Uzun paltolu, deri kasketli Andrey Romanoviç Çikatilo, 20 Kasım 1990 günü, bu istasyonlardan birindeki şüpheli hareketleri yüzünden tutuklandığında, elinde büyükçe bir evrak çantası vardı. Çantadan, yün örmeye yarayan iki şiş, küçük bir makyaj aynası ve 30 santim uzunluğundaki ekmek bıçağından başka bir şey çıkmadı. Gözaltında tutulabileceği süre on gündü. Dokuz gün polislerce sorgulandı. Çikatilo suçlamaları kabul etmedi. 29 Kasım’da karşısına, o sıralar henüz hiç tanınmayan bir doktor olan psikiyatri uzmanı Aleksander Bukanovski’yi oturttular. İfadesini, ertesi sabah güneşin ilk ışıklarıyla birlikte imzaladı. 50 kişiyi nerede ve nasıl öldürdüğünü bütün ayrıntılarıyla anlatmıştı. Duruşmalara, özel kafes içinde çıkartıldı. 16 Şubat 1994’te, Rostov’daki bir binanın ses geçirmez bölümünde kafasına tek kurşun sıkılarak idam edildi.
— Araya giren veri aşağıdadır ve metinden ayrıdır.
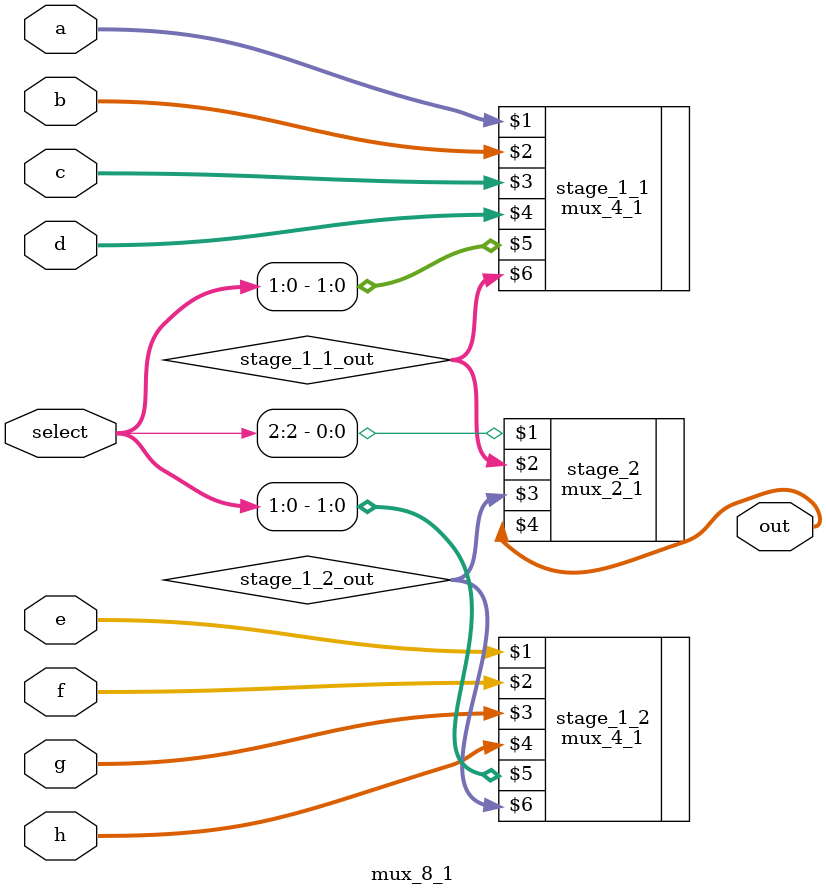
<source format=v>
module mux_8_1 #(parameter bus_size = 32)
	(input [bus_size-1:0] 		a,b,c,d,e,f,g,h,
		input [2:0] 				select,
		output [bus_size-1:0] out);

	wire [bus_size-1:0] stage_1_1_out;
	wire [bus_size-1:0] stage_1_2_out;
	
	mux_4_1 #(bus_size) stage_1_1(a,b,c,d,select[1:0], stage_1_1_out);
	mux_4_1 #(bus_size) stage_1_2(e,f,g,h,select[1:0], stage_1_2_out);
	
	mux_2_1 #(bus_size) stage_2(select[2],stage_1_1_out,stage_1_2_out, out);

endmodule


</source>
COĞRAFİ PROFİLLEME BİR DOKTORA TEZİYLE DOĞDU
1980’lerin ortasında, yani Teğmen Burakov’un yoldaş Çikatilo’nun peşine düştüğü ilk yıllarda, Kanadalı polis Kim Rossmo, kriminoloji doktorasını tamamlamaya çalışan bir öğrenciydi. Tez konusu, tıpkı teğmenin hayal ettiği gibi, cinayetlerin gerçekleştiği olay yerlerinin coğrafi konumundan yola çıkarak seri katilin evini bulmaya yönelikti. Kim Rossmo, Japonya yolculuğu sırasında Tokyo ile Osaka’yı birbirine bağlayan Kurşun Tren’in bir peçetesine çiziktirdiği matematiksel algoritmayla, sadece bunun mümkün olduğunu kanıtlamakla kalmadı, pekçok polis teşkilatının binlerce suçluyu yakalamasını sağlayacak “coğrafi profilleme”nin de kurucusu oldu. Teğmen Burakov, gecelerce uykusuz kalmasına, zayıf düşmesine, hatta geçirdiği sinir krizi yüzünden bir ay hastanede yatmak zorunda kalmasına neden olan seri katilini yakaladıktan sonra, sanırım uzunca bir süre dinlenmiştir. Rossmo’ya gelince, 2007’den bu yana Teksas Eyaleti Jeo-Uzamsal (geospatial) İstihbarat ve Soruşturma Merkezi’nin başkanlığını yürütüyor, Irak ile Afganistan’daki silah depolarının yerini ve bir biyoterör saldırısında hastalıkların yayılma biçimini hesaplayacak formüller üzerinde çalışıyor.